TASK INSTRUCTIONS
Your answer should consist of each line from the data below that contains "الطرفين".

Collected data:
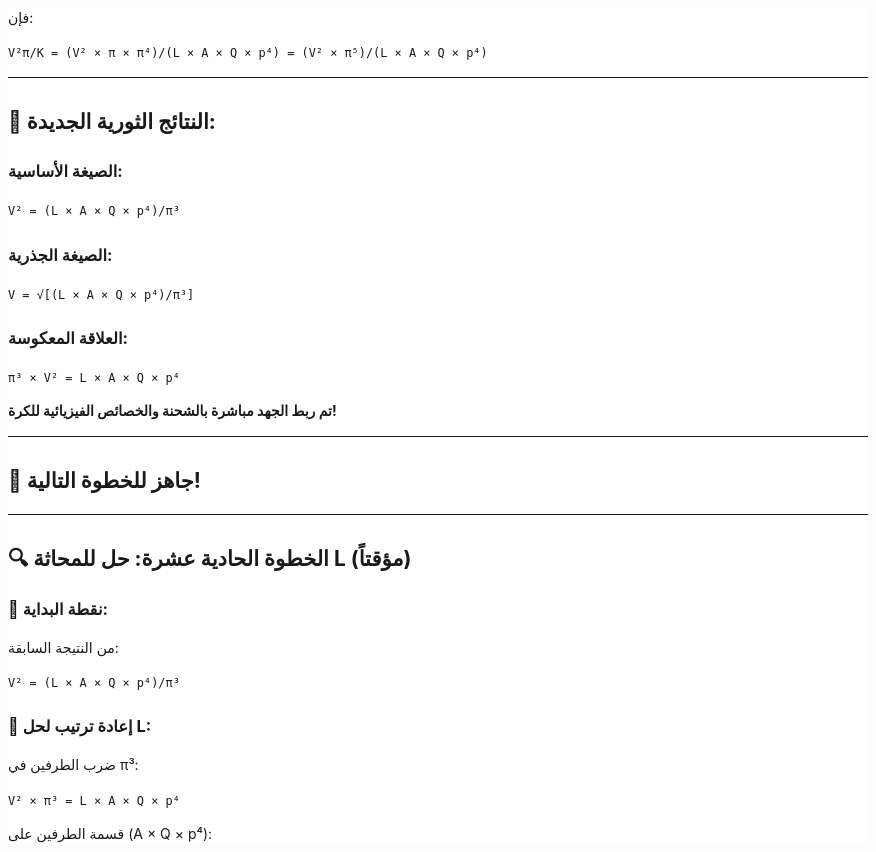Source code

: فإن:

```
V²π/K = (V² × π × π⁴)/(L × A × Q × p⁴) = (V² × π⁵)/(L × A × Q × p⁴)
```

---

## 📝 النتائج الثورية الجديدة:

### الصيغة الأساسية:

```
V² = (L × A × Q × p⁴)/π³
```

### الصيغة الجذرية:

```
V = √[(L × A × Q × p⁴)/π³]
```

### العلاقة المعكوسة:

```
π³ × V² = L × A × Q × p⁴
```

**تم ربط الجهد مباشرة بالشحنة والخصائص الفيزيائية للكرة!**

---

## 🎯 جاهز للخطوة التالية!

---

## 🔍 الخطوة الحادية عشرة: حل للمحاثة L (مؤقتاً)

### 🎯 نقطة البداية:

من النتيجة السابقة:

```
V² = (L × A × Q × p⁴)/π³
```

### 🧮 إعادة ترتيب لحل L:

ضرب الطرفين في π³:

```
V² × π³ = L × A × Q × p⁴
```

قسمة الطرفين على (A × Q × p⁴):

ANSWER AREA
ضرب الطرفين في π³:
قسمة الطرفين على (A × Q × p⁴):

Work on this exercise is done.